A loophole in the smoking ban allows cigarette smoking in “theatrical productions.” The last-minute exemption was sought by members of the theater community, including the Guthrie Theater in Minneapolis, to allow real cigarettes to be used during performances.
But bar owners across the state desperate to boost flagging revenue began holding tongue-in-cheek “theater nights” this winter, where patrons were declared actors and therefore allowed to light up at will.
Marinaro said the theater nights helped boost his business, until the Department of Health threatened to pull his liquor license and effectively close the bar down in early April.
“We’re down about 40 percent right now,” Marinaro said. He has had to cut staff hours and lay off a manager because of lost revenue, he said. Marinaro also cited a recent letter from the head of the Minnesota Tavern League, which said 186 Minnesota bars, taverns and restaurants have closed since the Oct. 1 Freedom to Breathe Act went into effect “because of a loss of business,” Marinaro said.
Sixth Judicial District Chief Judge James Florey will hear the Marinaro case, the first of its kind to be tried in Minnesota.
A Scott County District Judge recently ruled on a civil violation of the Freedom to Breathe Act.
On May 15, Judge Jerome Abrams issued a temporary injunction to halt Robert Ripley, owner of Bullseye Saloon in Elko, from holding any more theater nights. In his ruling, Abrams said he could find little resemblance to what most people would think of as a theatrical production in bars’ smoking plays.
“There is not the slightest suggestion that talent or an interest in conveying a message, other than smoking, is sought from any actor,” Abrams wrote.
John Linc Stine, director of environmental health at the Minnesota Department of Health, said that’s the kind of ruling the department is looking for as these cases come up.
“We want to assure the understanding of this law gets established by a legal interpretation as soon as possible,” Stine said in a telephone interview from a conference in Georgia.

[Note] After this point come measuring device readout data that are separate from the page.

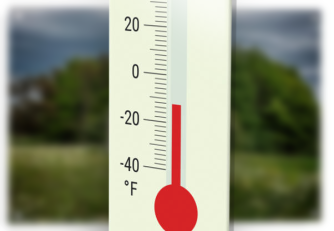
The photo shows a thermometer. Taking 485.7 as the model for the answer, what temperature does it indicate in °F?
-12
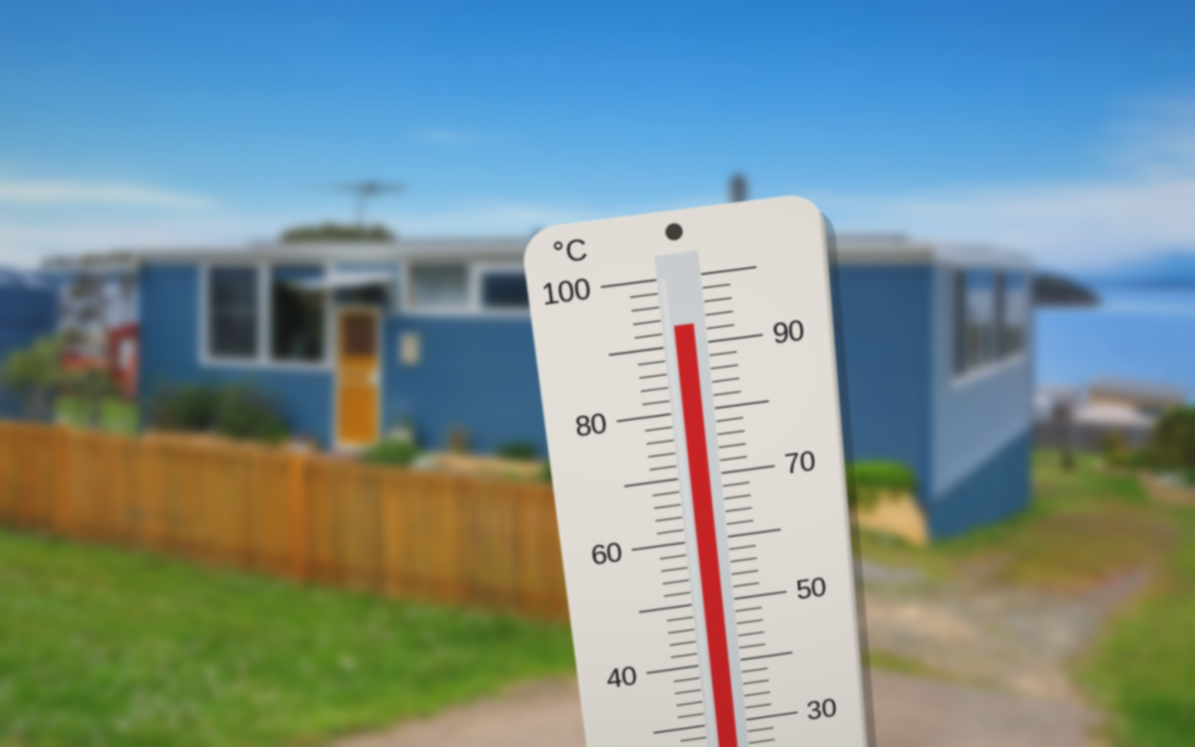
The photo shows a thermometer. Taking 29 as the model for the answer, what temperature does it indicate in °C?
93
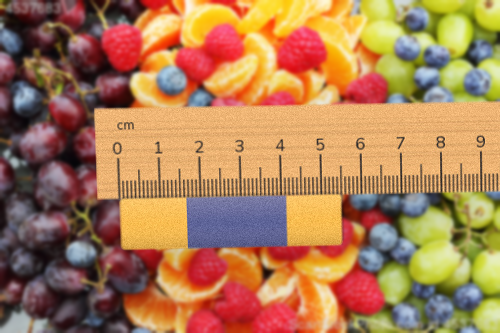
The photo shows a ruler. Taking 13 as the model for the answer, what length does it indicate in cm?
5.5
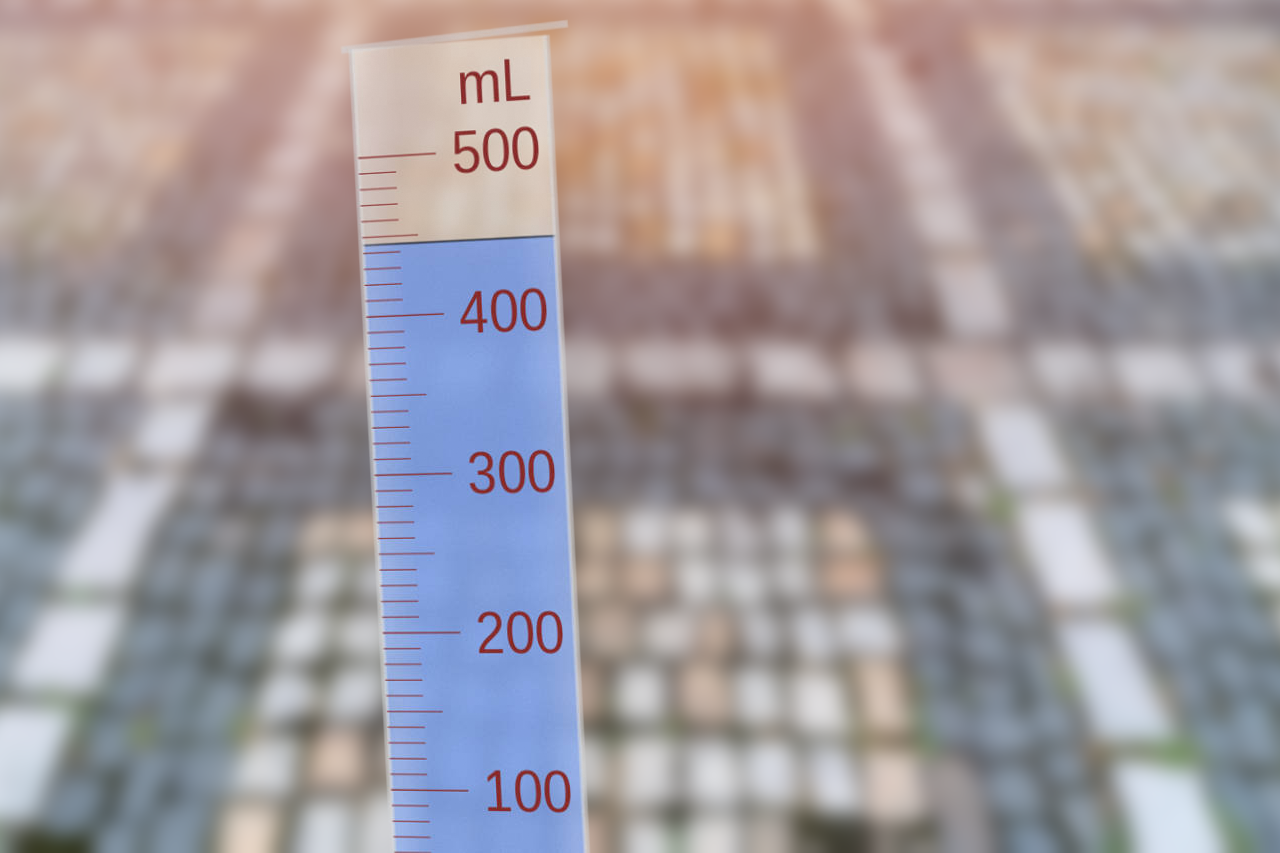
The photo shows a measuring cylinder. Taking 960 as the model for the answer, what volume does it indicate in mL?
445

The Department of Health is pushing for a permanent injunction in the Bullseye Saloon case, as well as another case that is pending in Dakota County.
Stine said other bar owners who already are or are thinking about holding “theater nights” probably will look at those rulings for guidance.
“‘What’s the status of my liquor license if I’m not in compliance with the laws?’ That’s one of the questions I know is going on in many local courthouses around the state,” Stine said. “Once we have a judge’s decision that stands, that will become clearer and clearer.”
Cambridge, Minn., attorney Mark Benjamin, who hatched the theater nights idea and is representing Marinaro, said he believes the matter will ultimately be decided in the Minnesota Supreme Court.
“Given that we don’t have any clear definition of what ‘theatrical performance’ means, the ambiguities have to be resolved in these criminal cases,” Benjamin said.
Benjamin plans to argue that the Minnesota Department of Health failed to consider the mental health of bar and restaurant owners facing significant declines in their business while they and legislators crafted the Freedom to Breathe Act, which seeks to create a healthy working environment free of tobacco smoke.
“The bars that are holding theater nights are doing it out of economic necessity,” Benjamin said. He said more than 100 bars were holding theater nights at one point, and some continue to do so today, but not as visibly.